On this page

Chapter 10: Scenarios & Failure Generation

Duration: 20 minutes Prerequisites: Chapter 3 (Fault Injection) completed

Goals & Purpose

Chapter 6 introduced the domain-centric model — separating scenarios, fault assumptions, and oracles into three independent layers. This chapter builds on that with faultbox generate: automatic failure discovery that outputs the domain-centric format.

The question: “Have I tested every way this system can break?”

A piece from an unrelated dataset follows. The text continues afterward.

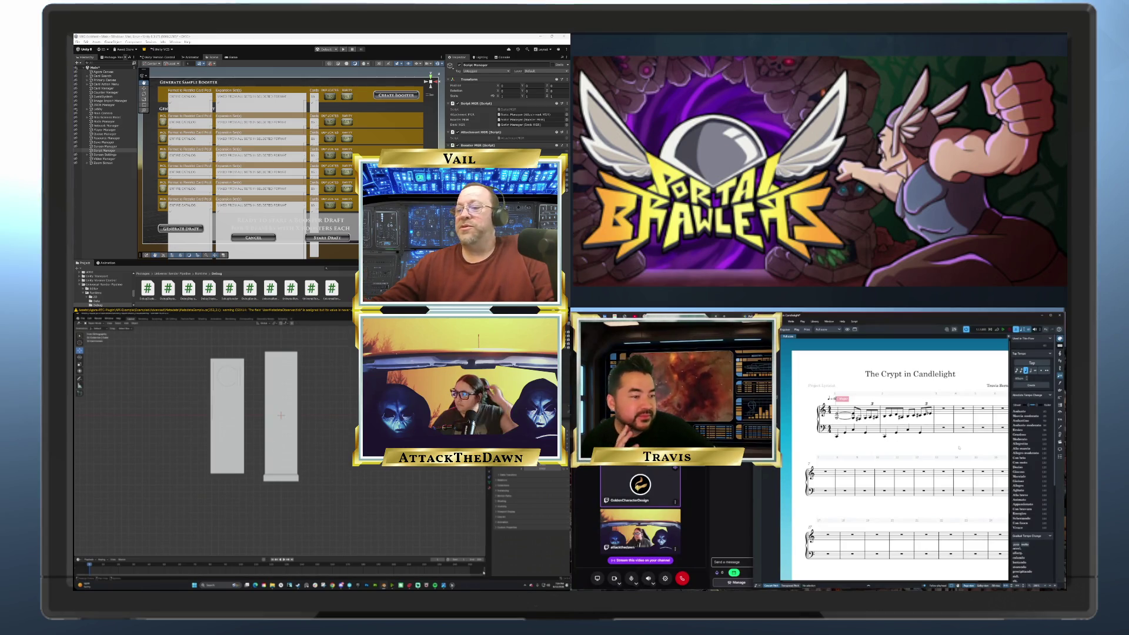
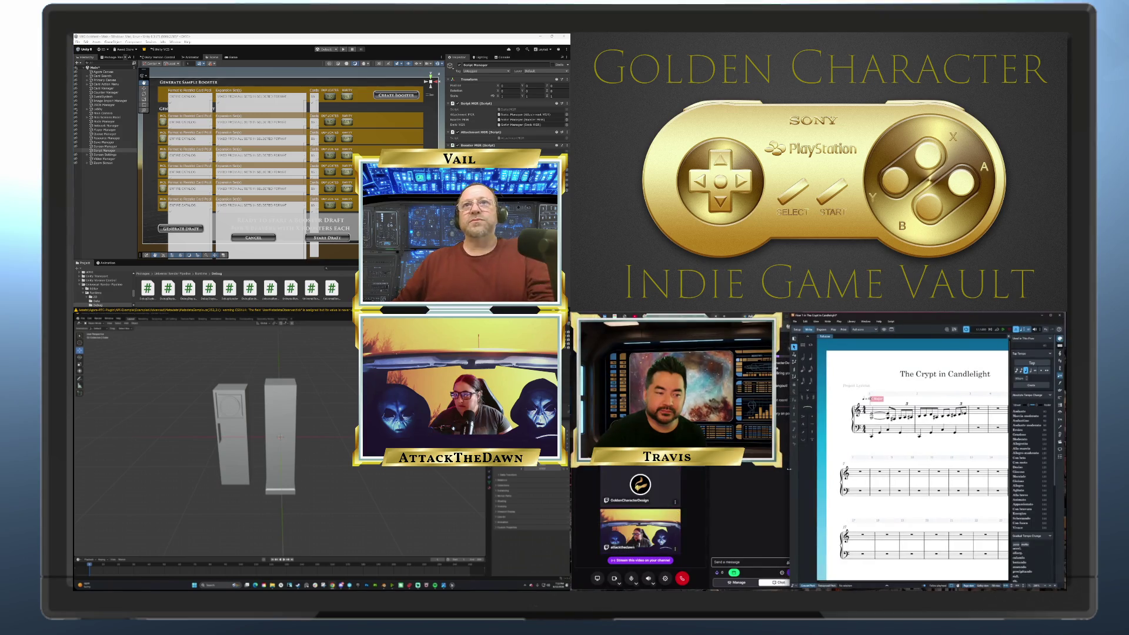
Pan across the two pillars, then select 'instance' in AttachmentMGR.instance on line 365
drag(789, 468, 799, 471)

This chapter teaches you to:

  • Register scenario probes — describe what the system does
  • Auto-generate fault assumptions — let Faultbox propose failure modes
  • Review and curate — add overrides with expected behavior
  • Organize specs across files — use load() for clean separation

After this chapter, your workflow becomes: write the happy path once, generate all failures automatically, review, commit.

The scenario() builtin

A scenario is a probe — a function that exercises the system and returns an observable result. Register it with scenario():

# Linux (native): BIN = "bin"
# macOS (Lima): BIN = "bin/linux"
BIN = "bin/linux"

db = service("db", BIN + "/mock-db",
    interface("main", "tcp", 5432),
    healthcheck = tcp("localhost:5432"),
)

api = service("api", BIN + "/mock-api",
    interface("public", "http", 8080),
    env = {"PORT": "8080", "DB_ADDR": db.main.addr},
    depends_on = [db],
    healthcheck = http("localhost:8080/health"),
)

def order_flow():
    """Write data through the API, read it back."""
    api.post(path="/data/mykey", body="myvalue")
    return api.get(path="/data/mykey")

scenario(order_flow)

Save this as scenario-test.star.

scenario(order_flow) does two things:

  1. Registers the function for the failure generator and fault composition
  2. Runs it as a test — equivalent to naming it test_order_flow

The return value is captured and available for use with fault_scenario(expect=) and fault_matrix(overrides=). See the “Fault Composition” section below.

Run it: Linux:

faultbox test scenario-test.star

macOS (Lima):

make lima-run CMD="faultbox test scenario-test.star"
--- PASS: test_order_flow (200ms, seed=0) ---

1 passed, 0 failed

Generating failure scenarios

Now generate all possible failures for your scenarios:

Linux:

faultbox generate scenario-test.star

macOS (Lima):

make lima-run CMD="faultbox generate scenario-test.star"
wrote order_flow.faults.star

Look at the generated file:

# order_flow.faults.star (generated)
load("scenario-test.star", "api", "db", "order_flow")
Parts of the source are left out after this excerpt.